By proactively rezoning properties prior to development deals, the city would be able to pressure developers, and indirectly banks and retailers, to play by its rules - not the other way around. Talks are underway to do just that along certain parts of the Beltline.

“Ninety percent of developers do the bare minimum that they’re required to do under zoning codes anywhere in the country,” Racicot says. “If the zoning lets them put up a cheaper building, they’ll do it. Fuqua’s not unique in that respect.”

Fuqua insists his company will move forward with the 800 Glenwood Ave. development unless it’s forced to stop. He’ll likely file a lawsuit within the next few weeks to challenge the “illegal” proposals.

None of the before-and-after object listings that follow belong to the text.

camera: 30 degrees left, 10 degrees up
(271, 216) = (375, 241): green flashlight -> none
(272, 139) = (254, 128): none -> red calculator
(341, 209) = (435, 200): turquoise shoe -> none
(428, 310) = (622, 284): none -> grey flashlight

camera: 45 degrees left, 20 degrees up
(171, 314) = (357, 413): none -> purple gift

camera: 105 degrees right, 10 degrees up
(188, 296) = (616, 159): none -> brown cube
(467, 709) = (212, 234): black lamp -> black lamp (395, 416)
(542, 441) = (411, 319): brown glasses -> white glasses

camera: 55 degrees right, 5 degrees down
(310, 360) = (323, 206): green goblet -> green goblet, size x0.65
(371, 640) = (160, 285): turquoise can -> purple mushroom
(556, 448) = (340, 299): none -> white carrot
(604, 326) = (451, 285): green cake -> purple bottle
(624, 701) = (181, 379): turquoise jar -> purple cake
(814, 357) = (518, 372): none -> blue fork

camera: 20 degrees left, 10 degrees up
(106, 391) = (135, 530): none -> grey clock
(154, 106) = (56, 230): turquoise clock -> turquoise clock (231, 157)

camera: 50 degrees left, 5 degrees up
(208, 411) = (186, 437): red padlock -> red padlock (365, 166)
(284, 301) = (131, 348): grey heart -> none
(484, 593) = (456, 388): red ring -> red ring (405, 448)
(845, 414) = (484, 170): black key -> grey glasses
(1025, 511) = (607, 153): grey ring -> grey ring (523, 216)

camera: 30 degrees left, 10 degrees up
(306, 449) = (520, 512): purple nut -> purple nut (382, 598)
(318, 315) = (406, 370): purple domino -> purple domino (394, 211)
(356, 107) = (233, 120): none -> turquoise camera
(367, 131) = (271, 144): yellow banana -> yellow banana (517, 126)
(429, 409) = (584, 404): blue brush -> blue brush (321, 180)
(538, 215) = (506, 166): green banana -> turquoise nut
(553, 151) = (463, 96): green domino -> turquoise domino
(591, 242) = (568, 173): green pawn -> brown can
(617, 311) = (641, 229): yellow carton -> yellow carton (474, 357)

Lawyers for LaFarge, the concrete company that currently owns the property, and a few committed tenants are considering suing the city. Fuqua could conceivably walk away from the deal, but the odds of that happening are slim to none.

Following Council’s rezoning votes, Smith and her constituents gathered in City Hall to discuss the road ahead. Out in the atrium, Fuqua leaned against a brass railing, talked calmly on his cell phone, and plotted his next moves. When you see the whole world as property, there’s always a deal to be done.